How to solve equations with logarithms, like this: $ ax + b\log(x) + c=0$

Question

I encountered an equation of type $$ ax + b\log(x) + c=0$$ Here a, b, and c are constants. Does anyone know how to solve these type of equations? I guess this way: $$\log(x)= \frac{c-ax}{b}$$ $$x= 10^{(c-ax)/b}$$ But I do not even know how to solve this too.
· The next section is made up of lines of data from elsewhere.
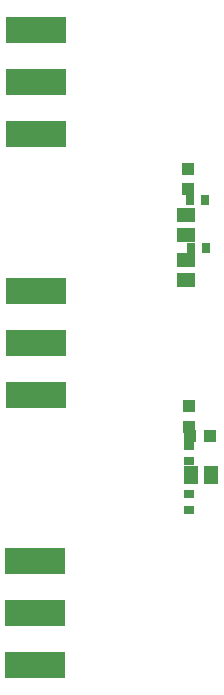
<source format=gtp>
G75*
G70*
%OFA0B0*%
%FSLAX24Y24*%
%IPPOS*%
%LPD*%
%AMOC8*
5,1,8,0,0,1.08239X$1,22.5*
%
%ADD10R,0.2000X0.0900*%
%ADD11R,0.0394X0.0433*%
%ADD12R,0.0591X0.0512*%
%ADD13R,0.0433X0.0394*%
%ADD14R,0.0512X0.0591*%
%ADD15R,0.0354X0.0276*%
%ADD16R,0.0276X0.0354*%
D10*
X011178Y007514D03*
X011178Y009254D03*
X011178Y010994D03*
X011199Y016498D03*
X011199Y018238D03*
X011199Y019978D03*
X011195Y025213D03*
X011195Y026953D03*
X011195Y028693D03*
D11*
X016260Y024042D03*
X016260Y023373D03*
X016300Y016130D03*
X016300Y015460D03*
D12*
X016207Y020348D03*
X016207Y021018D03*
X016209Y021841D03*
X016209Y022510D03*
D13*
X016318Y015153D03*
X016987Y015153D03*
D14*
X017035Y013843D03*
X016366Y013843D03*
D15*
X016286Y014312D03*
X016286Y014824D03*
X016285Y013196D03*
X016285Y012685D03*
D16*
X016355Y021426D03*
X016867Y021426D03*
X016830Y023002D03*
X016318Y023002D03*
M02*

</source>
Please help!

Answer 1

Rewriting the equation gives $$ ax+b\log(x)+c=0\\ ax+b\log\left(\frac abx\right)+c-b\log\left(\frac ab\right)=0\\ \frac abx+\log\left(\frac abx\right)+\frac cb-\log\left(\frac ab\right)=0\\ \color{#C00000}{(a/b)x}\,e^{\color{#C00000}{(a/b)x}}=(a/b)\,e^{-c/b} $$ The Lambert-W function is the inverse of $xe^x$. Therefore, $$ \color{#C00000}{(a/b)x}=\mathrm{W}\left((a/b)e^{-c/b}\right) $$ and so $$ x=(b/a)\mathrm{W}\left((a/b)e^{-c/b}\right) $$

Answer 2

This doesn't have a solution in the 'normal' functions.
http://en.wikipedia.org/wiki/Lambert_W_function tells you all about it.
If you substitute $x=by/a$, you can rearrange to get $y+\log(y) = d$, so $ye^y=e^d$